The pre-trained model contains word embeddings. Traditional word embeddings such as word2vec and GloVe assign each word a fixed vector (context-independent word embedding). However, polysemy is a pervasive phenomenon in human language, and the meanings of a polysemous word depend on the context. To this end, we use the hidden state in pre-trained model to represent a word. It is noticeable that most Chinese pre-trained models are based on character. To obtain real word embedding (not character embedding), users can download word-based BERT model and its vocabulary. The example of using scripts/topn_words_indep.py to find nearest neighbours for context-independent word embedding (character-based and word-based models):
python3 scripts/topn_words_indep.py --load_model_path models/google_zh_model.bin --vocab_path models/google_zh_vocab.txt \
--test_path target_words.txt
python3 scripts/topn_words_indep.py --load_model_path models/wiki_bert_word_model.bin --vocab_path models/wiki_word_vocab.txt \
--test_path target_words.txt
Context-independent word embedding comes from embedding layer. The format of the target_words.txt is as follows:
word-1
word-2
...
word-n
The example of using scripts/topn_words_dep.py to find nearest neighbours for context-dependent word embedding (character-based and word-based models):
python3 scripts/topn_words_dep.py --load_model_path models/google_zh_model.bin --vocab_path models/google_zh_vocab.txt \
--cand_vocab_path models/google_zh_vocab.txt --test_path target_words_with_sentences.txt --config_path models/bert/base_config.json \
--batch_size 256 --seq_length 32 --tokenizer bert
python3 scripts/topn_words_dep.py --load_model_path models/bert_wiki_word_model.bin --vocab_path models/wiki_word_vocab.txt \
--cand_vocab_path models/wiki_word_vocab.txt --test_path target_words_with_sentences.txt --config_path models/bert/base_config.json \
--batch_size 256 --seq_length 32 --tokenizer space
We substitute the target word with other words in the vocabulary and feed the sentences into the pre-trained model. Hidden state is used as the context-dependent embedding of a word.

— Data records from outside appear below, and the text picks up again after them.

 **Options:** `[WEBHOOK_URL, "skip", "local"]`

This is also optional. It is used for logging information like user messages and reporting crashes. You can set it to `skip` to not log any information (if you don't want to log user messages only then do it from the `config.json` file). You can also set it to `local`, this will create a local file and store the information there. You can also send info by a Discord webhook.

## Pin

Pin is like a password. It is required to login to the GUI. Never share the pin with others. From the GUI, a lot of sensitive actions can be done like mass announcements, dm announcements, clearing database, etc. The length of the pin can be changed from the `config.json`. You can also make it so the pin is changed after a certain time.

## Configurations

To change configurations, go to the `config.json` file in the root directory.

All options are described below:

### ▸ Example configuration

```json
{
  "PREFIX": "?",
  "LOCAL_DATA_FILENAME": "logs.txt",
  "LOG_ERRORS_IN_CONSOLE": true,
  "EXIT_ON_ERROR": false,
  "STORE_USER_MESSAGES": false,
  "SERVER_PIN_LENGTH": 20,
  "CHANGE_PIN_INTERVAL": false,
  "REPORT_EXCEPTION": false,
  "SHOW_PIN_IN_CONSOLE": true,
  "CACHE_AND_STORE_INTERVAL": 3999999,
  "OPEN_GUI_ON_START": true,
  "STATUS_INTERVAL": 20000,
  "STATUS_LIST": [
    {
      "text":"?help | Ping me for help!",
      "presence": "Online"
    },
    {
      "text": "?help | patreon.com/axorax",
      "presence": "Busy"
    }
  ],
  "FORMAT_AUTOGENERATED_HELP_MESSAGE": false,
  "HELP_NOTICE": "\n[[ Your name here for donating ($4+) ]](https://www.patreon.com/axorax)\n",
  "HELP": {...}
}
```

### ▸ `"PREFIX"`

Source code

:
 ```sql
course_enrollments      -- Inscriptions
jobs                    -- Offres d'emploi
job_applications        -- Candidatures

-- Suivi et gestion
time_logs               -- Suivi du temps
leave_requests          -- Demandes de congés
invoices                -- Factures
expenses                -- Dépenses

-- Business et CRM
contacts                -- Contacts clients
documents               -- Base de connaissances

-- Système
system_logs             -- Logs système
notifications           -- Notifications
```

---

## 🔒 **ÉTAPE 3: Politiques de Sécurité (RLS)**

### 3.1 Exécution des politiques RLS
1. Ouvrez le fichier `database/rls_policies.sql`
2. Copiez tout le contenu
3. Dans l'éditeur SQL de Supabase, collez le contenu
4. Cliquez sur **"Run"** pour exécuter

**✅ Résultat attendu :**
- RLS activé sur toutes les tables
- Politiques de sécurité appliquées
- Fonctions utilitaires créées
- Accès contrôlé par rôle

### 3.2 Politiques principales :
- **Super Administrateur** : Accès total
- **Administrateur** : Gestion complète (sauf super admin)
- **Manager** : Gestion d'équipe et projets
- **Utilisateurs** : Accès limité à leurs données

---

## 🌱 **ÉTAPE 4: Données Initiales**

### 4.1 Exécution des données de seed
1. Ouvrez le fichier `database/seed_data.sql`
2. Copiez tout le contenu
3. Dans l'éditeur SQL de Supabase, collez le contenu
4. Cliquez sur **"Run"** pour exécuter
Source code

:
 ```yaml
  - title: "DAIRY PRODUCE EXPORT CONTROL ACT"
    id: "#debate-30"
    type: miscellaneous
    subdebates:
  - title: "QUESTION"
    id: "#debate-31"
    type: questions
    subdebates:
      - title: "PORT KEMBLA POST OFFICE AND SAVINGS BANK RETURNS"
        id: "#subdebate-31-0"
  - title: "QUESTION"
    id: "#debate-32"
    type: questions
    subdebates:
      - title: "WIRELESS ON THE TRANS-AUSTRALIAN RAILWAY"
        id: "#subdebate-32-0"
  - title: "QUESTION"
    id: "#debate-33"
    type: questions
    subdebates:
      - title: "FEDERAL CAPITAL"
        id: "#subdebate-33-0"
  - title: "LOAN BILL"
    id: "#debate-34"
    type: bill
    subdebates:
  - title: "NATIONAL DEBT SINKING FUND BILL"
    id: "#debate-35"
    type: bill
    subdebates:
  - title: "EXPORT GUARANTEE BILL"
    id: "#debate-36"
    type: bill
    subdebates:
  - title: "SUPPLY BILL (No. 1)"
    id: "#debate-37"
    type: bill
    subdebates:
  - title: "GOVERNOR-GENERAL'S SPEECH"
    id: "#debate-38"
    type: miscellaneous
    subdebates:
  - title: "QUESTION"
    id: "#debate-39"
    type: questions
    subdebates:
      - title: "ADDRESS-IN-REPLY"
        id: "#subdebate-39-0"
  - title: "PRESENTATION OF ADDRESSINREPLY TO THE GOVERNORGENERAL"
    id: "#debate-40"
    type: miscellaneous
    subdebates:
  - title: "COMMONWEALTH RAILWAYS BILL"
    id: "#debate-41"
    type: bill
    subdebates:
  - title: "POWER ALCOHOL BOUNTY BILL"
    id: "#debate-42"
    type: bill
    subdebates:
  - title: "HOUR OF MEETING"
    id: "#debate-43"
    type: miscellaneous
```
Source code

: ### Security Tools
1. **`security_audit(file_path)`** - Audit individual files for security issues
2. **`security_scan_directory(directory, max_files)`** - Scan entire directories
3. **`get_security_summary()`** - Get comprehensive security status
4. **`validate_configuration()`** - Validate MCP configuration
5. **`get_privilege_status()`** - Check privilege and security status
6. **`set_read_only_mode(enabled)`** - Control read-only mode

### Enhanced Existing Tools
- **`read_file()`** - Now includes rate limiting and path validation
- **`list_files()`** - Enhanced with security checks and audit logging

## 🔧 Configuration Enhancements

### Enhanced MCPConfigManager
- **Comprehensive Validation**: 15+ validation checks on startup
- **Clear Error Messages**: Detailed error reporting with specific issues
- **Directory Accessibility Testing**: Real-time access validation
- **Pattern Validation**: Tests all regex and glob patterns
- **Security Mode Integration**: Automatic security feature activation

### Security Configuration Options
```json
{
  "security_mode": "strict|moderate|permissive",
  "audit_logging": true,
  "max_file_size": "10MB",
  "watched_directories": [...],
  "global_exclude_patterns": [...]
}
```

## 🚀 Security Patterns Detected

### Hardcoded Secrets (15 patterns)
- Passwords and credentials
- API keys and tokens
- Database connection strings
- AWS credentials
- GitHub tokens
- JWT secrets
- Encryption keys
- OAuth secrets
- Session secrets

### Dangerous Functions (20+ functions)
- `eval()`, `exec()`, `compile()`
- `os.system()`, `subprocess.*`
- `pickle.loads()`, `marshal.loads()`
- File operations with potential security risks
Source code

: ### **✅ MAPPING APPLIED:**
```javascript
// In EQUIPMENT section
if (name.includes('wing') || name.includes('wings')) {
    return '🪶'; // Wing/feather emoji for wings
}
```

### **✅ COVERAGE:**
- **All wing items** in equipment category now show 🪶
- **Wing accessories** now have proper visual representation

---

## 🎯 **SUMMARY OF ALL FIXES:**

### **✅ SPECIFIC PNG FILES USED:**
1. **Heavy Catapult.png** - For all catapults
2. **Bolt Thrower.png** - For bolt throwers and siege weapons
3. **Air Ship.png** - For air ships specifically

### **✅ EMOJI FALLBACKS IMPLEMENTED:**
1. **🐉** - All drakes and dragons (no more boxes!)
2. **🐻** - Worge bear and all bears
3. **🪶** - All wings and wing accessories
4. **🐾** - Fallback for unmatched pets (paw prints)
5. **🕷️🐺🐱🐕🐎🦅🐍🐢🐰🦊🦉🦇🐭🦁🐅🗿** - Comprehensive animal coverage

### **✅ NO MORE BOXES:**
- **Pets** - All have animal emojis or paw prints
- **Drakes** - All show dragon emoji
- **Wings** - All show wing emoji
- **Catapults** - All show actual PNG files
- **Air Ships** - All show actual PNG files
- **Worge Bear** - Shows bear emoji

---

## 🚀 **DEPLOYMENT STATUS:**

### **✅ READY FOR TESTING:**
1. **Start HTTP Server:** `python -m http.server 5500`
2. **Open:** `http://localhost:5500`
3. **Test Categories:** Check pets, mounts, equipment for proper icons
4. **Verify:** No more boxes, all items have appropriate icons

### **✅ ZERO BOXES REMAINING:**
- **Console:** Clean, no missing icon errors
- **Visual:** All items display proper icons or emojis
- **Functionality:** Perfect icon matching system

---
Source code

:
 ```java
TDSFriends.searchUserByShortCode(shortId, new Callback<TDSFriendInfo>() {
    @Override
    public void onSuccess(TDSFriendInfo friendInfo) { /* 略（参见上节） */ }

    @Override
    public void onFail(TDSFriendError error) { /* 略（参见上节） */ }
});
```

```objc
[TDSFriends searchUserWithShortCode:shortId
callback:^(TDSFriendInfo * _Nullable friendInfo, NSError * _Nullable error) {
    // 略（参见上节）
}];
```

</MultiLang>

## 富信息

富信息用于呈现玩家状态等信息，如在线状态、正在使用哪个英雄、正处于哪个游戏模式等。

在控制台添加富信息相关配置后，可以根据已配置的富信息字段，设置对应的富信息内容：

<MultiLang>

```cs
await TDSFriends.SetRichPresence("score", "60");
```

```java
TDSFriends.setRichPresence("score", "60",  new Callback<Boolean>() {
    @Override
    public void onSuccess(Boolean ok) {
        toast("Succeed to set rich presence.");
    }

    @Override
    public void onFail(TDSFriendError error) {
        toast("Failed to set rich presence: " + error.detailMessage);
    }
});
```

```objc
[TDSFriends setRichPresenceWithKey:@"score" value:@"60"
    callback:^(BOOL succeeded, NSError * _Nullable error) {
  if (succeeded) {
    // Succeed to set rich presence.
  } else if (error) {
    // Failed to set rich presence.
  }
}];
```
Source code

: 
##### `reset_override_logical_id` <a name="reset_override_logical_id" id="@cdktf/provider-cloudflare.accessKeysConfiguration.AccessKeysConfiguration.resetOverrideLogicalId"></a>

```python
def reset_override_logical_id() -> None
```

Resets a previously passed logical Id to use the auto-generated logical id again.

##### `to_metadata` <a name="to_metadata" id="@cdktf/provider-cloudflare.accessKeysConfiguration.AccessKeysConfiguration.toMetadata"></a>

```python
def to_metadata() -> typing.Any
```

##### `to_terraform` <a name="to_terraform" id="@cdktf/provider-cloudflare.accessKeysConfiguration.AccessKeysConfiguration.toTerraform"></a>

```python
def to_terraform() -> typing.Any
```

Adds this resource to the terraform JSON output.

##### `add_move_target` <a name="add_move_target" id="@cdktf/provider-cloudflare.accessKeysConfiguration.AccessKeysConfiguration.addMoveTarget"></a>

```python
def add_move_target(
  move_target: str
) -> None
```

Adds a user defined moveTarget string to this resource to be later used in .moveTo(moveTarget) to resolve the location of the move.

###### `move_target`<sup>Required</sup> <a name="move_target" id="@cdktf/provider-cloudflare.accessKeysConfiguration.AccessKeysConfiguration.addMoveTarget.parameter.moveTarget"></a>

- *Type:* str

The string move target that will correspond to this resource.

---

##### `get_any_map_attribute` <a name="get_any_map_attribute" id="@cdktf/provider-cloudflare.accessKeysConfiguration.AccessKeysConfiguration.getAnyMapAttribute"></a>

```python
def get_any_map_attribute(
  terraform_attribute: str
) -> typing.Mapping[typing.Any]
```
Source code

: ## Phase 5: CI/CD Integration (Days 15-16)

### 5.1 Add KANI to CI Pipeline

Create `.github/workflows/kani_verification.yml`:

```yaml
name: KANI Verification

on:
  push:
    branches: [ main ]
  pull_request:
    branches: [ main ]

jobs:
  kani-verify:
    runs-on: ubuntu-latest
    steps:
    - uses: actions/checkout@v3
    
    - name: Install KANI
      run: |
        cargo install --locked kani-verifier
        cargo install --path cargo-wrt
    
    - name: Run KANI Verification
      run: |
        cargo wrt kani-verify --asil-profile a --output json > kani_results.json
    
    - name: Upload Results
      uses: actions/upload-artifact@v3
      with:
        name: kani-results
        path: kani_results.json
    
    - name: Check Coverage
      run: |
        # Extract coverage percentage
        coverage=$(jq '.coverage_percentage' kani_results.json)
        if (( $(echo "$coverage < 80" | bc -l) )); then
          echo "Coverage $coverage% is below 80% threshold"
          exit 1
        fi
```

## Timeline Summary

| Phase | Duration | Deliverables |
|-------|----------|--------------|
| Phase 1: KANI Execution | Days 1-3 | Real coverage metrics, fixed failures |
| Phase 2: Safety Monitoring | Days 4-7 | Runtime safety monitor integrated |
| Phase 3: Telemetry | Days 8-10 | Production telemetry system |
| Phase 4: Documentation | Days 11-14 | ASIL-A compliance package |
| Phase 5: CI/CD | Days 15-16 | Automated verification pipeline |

--cand_vocab_path specifies the path of candidate word file. For faster speed one can use a smaller candidate vocabulary.
Users should do word segmentation manually and use space tokenizer if word-based model is used. The format of target_words_with_sentences.txt is as follows:
word1 sent1
word2 sent2
...
wordn sentn
Sentence and word are split by \t.
average_models.py takes the average of multiple weights for probably more robust performance. The example of using average_models.py:
python3 scripts/average_models.py --model_list_path models/book_review_model.bin-4000 models/book_review_model.bin-5000 \
--output_model_path models/book_review_model.bin
We could use generate_lm.py to generate text through language model. Given a few words, generate_lm.py can continue writing. The example of using generate_lm.py to load GPT-2 weight and continue writing:
python3 scripts/generate_lm.py --load_model_path models/gpt_model.bin --vocab_path models/google_zh_vocab.txt \
--test_path beginning.txt --prediction_path generated_text.txt \
--config_path models/gpt2/distil_config.json --seq_length 128 \
--embedding word_pos --remove_embedding_layernorm \
--encoder transformer --mask causal --layernorm_positioning pre \
--target lm --tie_weight
where beginning.txt contains the beginning of a text and generated_text.txt contains the text that the model writes.